Utilities and the coal-mining industry, who are key supporters of President
Bush's energy plan, insist that trying to curb mercury emissions from coal
will be economically and technologically difficult. "Right now there are no
commercially available technologies for the control of mercury emissions,"
says Carol Raulston, a spokeswoman for the National Mining Association.
Her industry wants to postpone the proposed 70% cut, and she says
technology already available to cut emissions of sulfur dioxide and nitrogen
oxides may have the "co-benefit" of meeting the 50% interim cut in mercury
emissions by 2010. "We don't want to attempt further cuts until we see how
the technology develops," she says.
The utility industry, on the other hand, regards the 50% cut as
"unrealistic," says Dan Riedinger, a spokesman for the Edison Electric
Institute, the electric utilities' main trade association. The institute
supports the 70% reduction by 2018, however.
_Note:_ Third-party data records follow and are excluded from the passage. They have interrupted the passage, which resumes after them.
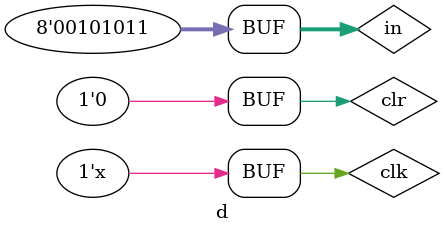
<source format=v>
`timescale 1ns / 1ps


module d;

	// Inputs
	reg clk;
	reg clr;
	reg [7:0] in;

	// Outputs
	wire out;

	// Instantiate the Unit Under Test (UUT)
	string uut (
		.clk(clk), 
		.clr(clr), 
		.in(in), 
		.out(out)
	);

	initial begin
		// Initialize Inputs
		clk = 0;
		clr = 0;
		in = 0;

		// Wait 100 ns for global reset to finish
		#10;
      in="6";
		#10;
		in="+";
		#10;
		in="9";
		#10;
		in="6";
		#10;
		in="*";
		#10;
		in="4";
		#10;
		in="8";
		#10;
		in="p";
		#10;
		in="6";
		#10;
		in="*";
		#10;
		in="9";
		#10;
		in="+";
		// Add stimulus here

	end
      always #5 clk=~clk;
endmodule


</source>
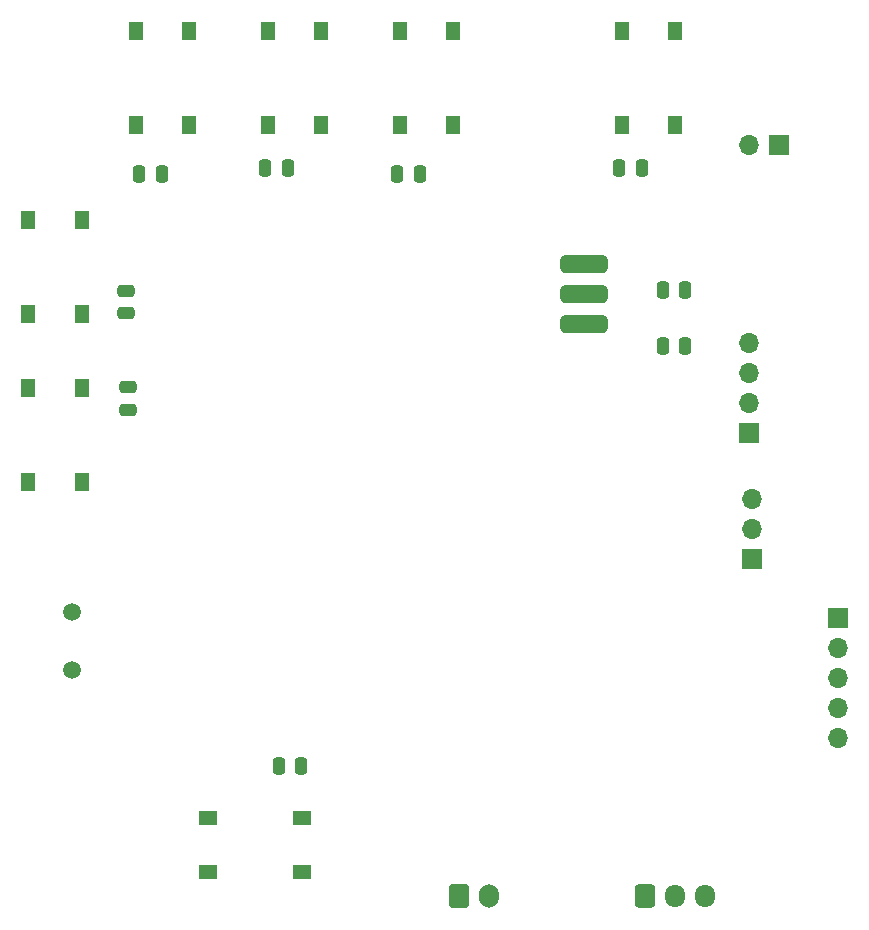
<source format=gbs>
G04 #@! TF.GenerationSoftware,KiCad,Pcbnew,(6.0.1)*
G04 #@! TF.CreationDate,2022-02-13T23:22:14+02:00*
G04 #@! TF.ProjectId,enlarger_timer,656e6c61-7267-4657-925f-74696d65722e,rev?*
G04 #@! TF.SameCoordinates,Original*
G04 #@! TF.FileFunction,Soldermask,Bot*
G04 #@! TF.FilePolarity,Negative*
%FSLAX46Y46*%
G04 Gerber Fmt 4.6, Leading zero omitted, Abs format (unit mm)*
G04 Created by KiCad (PCBNEW (6.0.1)) date 2022-02-13 23:22:14*
%MOMM*%
%LPD*%
G01*
G04 APERTURE LIST*
G04 Aperture macros list*
%AMRoundRect*
0 Rectangle with rounded corners*
0 $1 Rounding radius*
0 $2 $3 $4 $5 $6 $7 $8 $9 X,Y pos of 4 corners*
0 Add a 4 corners polygon primitive as box body*
4,1,4,$2,$3,$4,$5,$6,$7,$8,$9,$2,$3,0*
0 Add four circle primitives for the rounded corners*
1,1,$1+$1,$2,$3*
1,1,$1+$1,$4,$5*
1,1,$1+$1,$6,$7*
1,1,$1+$1,$8,$9*
0 Add four rect primitives between the rounded corners*
20,1,$1+$1,$2,$3,$4,$5,0*
20,1,$1+$1,$4,$5,$6,$7,0*
20,1,$1+$1,$6,$7,$8,$9,0*
20,1,$1+$1,$8,$9,$2,$3,0*%
G04 Aperture macros list end*
%ADD10RoundRect,0.381000X-1.619000X-0.381000X1.619000X-0.381000X1.619000X0.381000X-1.619000X0.381000X0*%
%ADD11R,1.300000X1.550000*%
%ADD12RoundRect,0.250000X-0.475000X0.250000X-0.475000X-0.250000X0.475000X-0.250000X0.475000X0.250000X0*%
%ADD13RoundRect,0.250000X0.475000X-0.250000X0.475000X0.250000X-0.475000X0.250000X-0.475000X-0.250000X0*%
%ADD14R,1.700000X1.700000*%
%ADD15O,1.700000X1.700000*%
%ADD16C,1.500000*%
%ADD17R,1.550000X1.300000*%
%ADD18RoundRect,0.250000X-0.600000X-0.750000X0.600000X-0.750000X0.600000X0.750000X-0.600000X0.750000X0*%
%ADD19O,1.700000X2.000000*%
%ADD20RoundRect,0.250000X-0.600000X-0.725000X0.600000X-0.725000X0.600000X0.725000X-0.600000X0.725000X0*%
%ADD21O,1.700000X1.950000*%
%ADD22RoundRect,0.250000X-0.250000X-0.475000X0.250000X-0.475000X0.250000X0.475000X-0.250000X0.475000X0*%
%ADD23RoundRect,0.250000X0.250000X0.475000X-0.250000X0.475000X-0.250000X-0.475000X0.250000X-0.475000X0*%
G04 APERTURE END LIST*
D10*
X168783000Y-63500000D03*
X168783000Y-68580000D03*
X168783000Y-66040000D03*
D11*
X126252800Y-74025000D03*
X126252800Y-81975000D03*
X121752800Y-81975000D03*
X121752800Y-74025000D03*
X126252800Y-59730000D03*
X126252800Y-67680000D03*
X121752800Y-67680000D03*
X121752800Y-59730000D03*
D12*
X130200400Y-75829200D03*
X130200400Y-73929200D03*
D13*
X129997200Y-67635200D03*
X129997200Y-65735200D03*
D14*
X183054600Y-88443000D03*
D15*
X183054600Y-85903000D03*
X183054600Y-83363000D03*
D14*
X185275000Y-53375000D03*
D15*
X182735000Y-53375000D03*
D16*
X125476000Y-92964000D03*
X125476000Y-97864000D03*
D11*
X153198000Y-51727000D03*
X153198000Y-43777000D03*
X157698000Y-43777000D03*
X157698000Y-51727000D03*
X142022000Y-51727000D03*
X142022000Y-43777000D03*
X146522000Y-43777000D03*
X146522000Y-51727000D03*
X130846000Y-51727000D03*
X130846000Y-43777000D03*
X135346000Y-43777000D03*
X135346000Y-51727000D03*
X171994000Y-51727000D03*
X171994000Y-43777000D03*
X176494000Y-43777000D03*
X176494000Y-51727000D03*
D17*
X144907000Y-114935000D03*
X136957000Y-114935000D03*
X136957000Y-110435000D03*
X144907000Y-110435000D03*
D18*
X158211200Y-117000000D03*
D19*
X160711200Y-117000000D03*
D20*
X174000000Y-117000000D03*
D21*
X176500000Y-117000000D03*
X179000000Y-117000000D03*
D14*
X190303000Y-93477000D03*
D15*
X190303000Y-96017000D03*
X190303000Y-98557000D03*
X190303000Y-101097000D03*
X190303000Y-103637000D03*
D14*
X182745000Y-77807000D03*
D15*
X182745000Y-75267000D03*
X182745000Y-72727000D03*
X182745000Y-70187000D03*
D22*
X152974000Y-55880000D03*
X154874000Y-55880000D03*
X141798000Y-55372000D03*
X143698000Y-55372000D03*
X131130000Y-55880000D03*
X133030000Y-55880000D03*
X171770000Y-55372000D03*
X173670000Y-55372000D03*
D23*
X177378400Y-70408800D03*
X175478400Y-70408800D03*
D22*
X175461000Y-65699400D03*
X177361000Y-65699400D03*
X142966400Y-106019600D03*
X144866400Y-106019600D03*
M02*

</source>
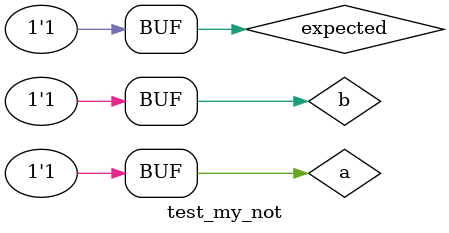
<source format=v>
`include "my_and.v"

module test_my_not();
   reg a;
   reg b;
   reg expected;
   
   wire c;

   my_and  u1(c, a, b);

   initial 
     begin
	a = 0;
	b = 0;
	expected = 0;

	#1 a = 0;
	b = 1;
	expected = 0;
	
	#1 a = 1;
	b = 0;
	expected = 0;
	
	#1 a = 1;
	b = 1;
	expected = 1;
     end

   initial
     $monitor("my_and %d %b %b (%b %b)", $time, a, b, c, expected);
   
endmodule

</source>
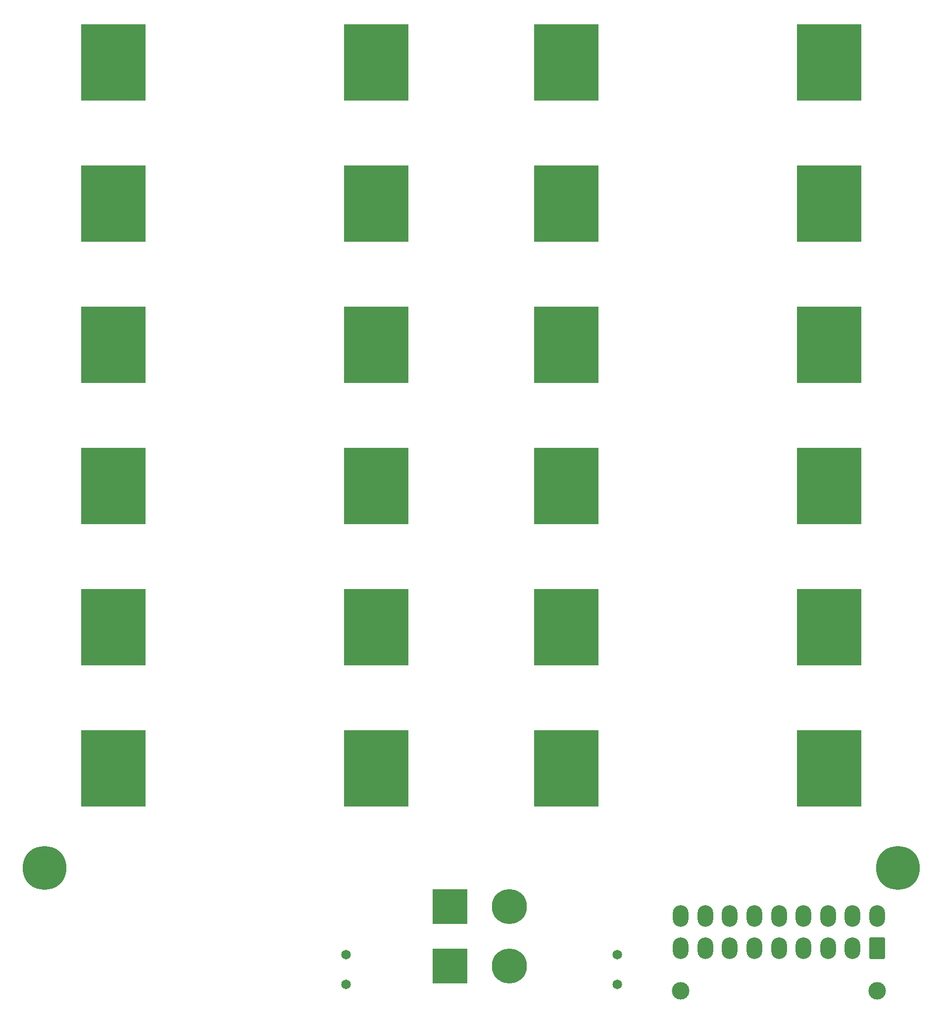
<source format=gbs>
G04 #@! TF.GenerationSoftware,KiCad,Pcbnew,(6.0.8-1)-1*
G04 #@! TF.CreationDate,2023-03-04T15:57:30-08:00*
G04 #@! TF.ProjectId,URBAN_CELL_BOARD,55524241-4e5f-4434-954c-4c5f424f4152,rev?*
G04 #@! TF.SameCoordinates,Original*
G04 #@! TF.FileFunction,Soldermask,Bot*
G04 #@! TF.FilePolarity,Negative*
%FSLAX46Y46*%
G04 Gerber Fmt 4.6, Leading zero omitted, Abs format (unit mm)*
G04 Created by KiCad (PCBNEW (6.0.8-1)-1) date 2023-03-04 15:57:30*
%MOMM*%
%LPD*%
G01*
G04 APERTURE LIST*
G04 Aperture macros list*
%AMRoundRect*
0 Rectangle with rounded corners*
0 $1 Rounding radius*
0 $2 $3 $4 $5 $6 $7 $8 $9 X,Y pos of 4 corners*
0 Add a 4 corners polygon primitive as box body*
4,1,4,$2,$3,$4,$5,$6,$7,$8,$9,$2,$3,0*
0 Add four circle primitives for the rounded corners*
1,1,$1+$1,$2,$3*
1,1,$1+$1,$4,$5*
1,1,$1+$1,$6,$7*
1,1,$1+$1,$8,$9*
0 Add four rect primitives between the rounded corners*
20,1,$1+$1,$2,$3,$4,$5,0*
20,1,$1+$1,$4,$5,$6,$7,0*
20,1,$1+$1,$6,$7,$8,$9,0*
20,1,$1+$1,$8,$9,$2,$3,0*%
G04 Aperture macros list end*
%ADD10R,11.000000X13.000000*%
%ADD11C,9.000000*%
%ADD12R,6.000000X6.000000*%
%ADD13C,6.000000*%
%ADD14C,3.000000*%
%ADD15RoundRect,0.250001X1.099999X1.599999X-1.099999X1.599999X-1.099999X-1.599999X1.099999X-1.599999X0*%
%ADD16O,2.700000X3.700000*%
%ADD17C,1.650000*%
%ADD18C,7.500000*%
G04 APERTURE END LIST*
D10*
X148629000Y-119750000D03*
D11*
X148629000Y-119750000D03*
X103689000Y-119750000D03*
D10*
X103689000Y-119750000D03*
D11*
X226129000Y-119750000D03*
D10*
X226129000Y-119750000D03*
D11*
X181189000Y-119750000D03*
D10*
X181189000Y-119750000D03*
X148629000Y-143884000D03*
D11*
X148629000Y-143884000D03*
X103689000Y-143884000D03*
D10*
X103689000Y-143884000D03*
D11*
X226129000Y-168018000D03*
D10*
X226129000Y-168018000D03*
X181189000Y-168018000D03*
D11*
X181189000Y-168018000D03*
D12*
X161290000Y-274217500D03*
X161290000Y-264057500D03*
D13*
X171450000Y-274217500D03*
X171450000Y-264057500D03*
D14*
X234315000Y-278445000D03*
X200715000Y-278445000D03*
D15*
X234315000Y-271145000D03*
D16*
X230115000Y-271145000D03*
X225915000Y-271145000D03*
X221715000Y-271145000D03*
X217515000Y-271145000D03*
X213315000Y-271145000D03*
X209115000Y-271145000D03*
X204915000Y-271145000D03*
X200715000Y-271145000D03*
X234315000Y-265645000D03*
X230115000Y-265645000D03*
X225915000Y-265645000D03*
X221715000Y-265645000D03*
X217515000Y-265645000D03*
X213315000Y-265645000D03*
X209115000Y-265645000D03*
X204915000Y-265645000D03*
X200715000Y-265645000D03*
D17*
X189865000Y-272270000D03*
X189865000Y-277350000D03*
D10*
X148629000Y-192153000D03*
D11*
X148629000Y-192153000D03*
X103689000Y-192153000D03*
D10*
X103689000Y-192153000D03*
D11*
X226129000Y-192153000D03*
D10*
X226129000Y-192153000D03*
D11*
X181189000Y-192153000D03*
D10*
X181189000Y-192153000D03*
D11*
X148629000Y-168018000D03*
D10*
X148629000Y-168018000D03*
X103689000Y-168018000D03*
D11*
X103689000Y-168018000D03*
D10*
X226129000Y-216287000D03*
D11*
X226129000Y-216287000D03*
D10*
X181189000Y-216287000D03*
D11*
X181189000Y-216287000D03*
D18*
X237879000Y-257421000D03*
D10*
X148629000Y-240421000D03*
D11*
X148629000Y-240421000D03*
X103689000Y-240421000D03*
D10*
X103689000Y-240421000D03*
D17*
X143510000Y-272270000D03*
X143510000Y-277350000D03*
D11*
X226129000Y-240421000D03*
D10*
X226129000Y-240421000D03*
D11*
X181189000Y-240421000D03*
D10*
X181189000Y-240421000D03*
D18*
X91879000Y-257421000D03*
D11*
X148629000Y-216287000D03*
D10*
X148629000Y-216287000D03*
X103689000Y-216287000D03*
D11*
X103689000Y-216287000D03*
D10*
X226129000Y-143884000D03*
D11*
X226129000Y-143884000D03*
D10*
X181189000Y-143884000D03*
D11*
X181189000Y-143884000D03*
M02*

</source>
Environmental groups expect a separate set of regulations being prepared by
the EPA, under a provision of the Clean Air Act, to be stronger. The act,
adopted in 1970, allows the EPA to regulate mercury when it views it as a
health hazard, which it now does. Those regulations are scheduled to be
announced in December, unless Congress adopts the Clear Skies Act, which
would supersede them.
Clean Air regulations probably wouldn't allow companies to use emissions
trading to soften the financial cost of the new regulations, as Clear Skies
would.
Under emissions trading, companies that reduce emissions below federal
limits get credits, which they can then sell to companies that haven't. Such
trading allows plant managers to phase out older equipment and finance the
installation of new emissions-control equipment that can cost hundreds of
millions of dollars for power plants.